Es ist ein Gesetz, das der Kanzler ausdrücklich als falsch bezeichnet hat und an dem seine eigene Partei zerbricht. Herr Klingbeil hat sich dafür auch schon ausgiebig bei den Linken bedankt. Damit, liebe Kollegen, haben Sie das Vertrauen der Menschen in die gesetzliche Rente und vor allem in die Politik nachhaltig beschädigt.
Schon heute geht ein Viertel der Mittel des Bundeshaushalts in die Rente. In Zukunft wird das bekanntlich noch mehr werden. Sie alle kennen die Alterspyramide, das zukünftige Verhältnis zwischen Rentnern und Arbeitnehmern, und wissen, was das für Steuern und Beiträge bedeutet. Das Rentensystem ist nicht mehr finanzierbar, wenn es nicht grundlegend reformiert wird.
Ich bin seit 2017 im Bundestag.

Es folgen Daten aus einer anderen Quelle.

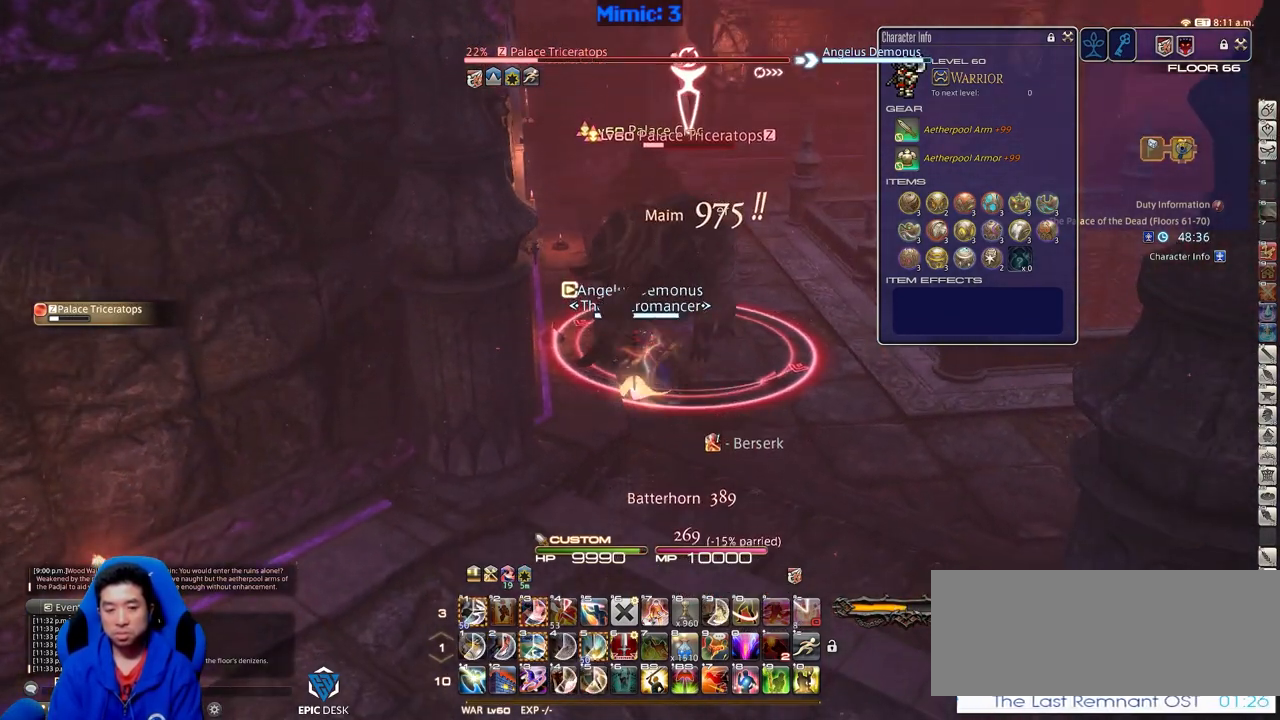
{"keys": ["p"], "events": [[483, "p", "down"]]}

Seitdem hat es unter den verantwortlichen Ministern der SPD keine einzige sinnvolle Reform gegeben, und ich ergänze: in den vielen Jahren zuvor auch nicht. Seit Jahrzehnten rettet sich die jeweilige Regierung mit der Einrichtung von Expertenräten und Kommissionen. Die werden dann zwar beauftragt, sinnvolle Vorschläge zu erarbeiten, doch die Ergebnisse werden jedes Mal ignoriert. In der Zwischenzeit kann die Rentenkasse dann ungestört weiter belastet werden. Die Methode hat sich bewährt, und die SPD hat sie über Jahrzehnte perfektioniert.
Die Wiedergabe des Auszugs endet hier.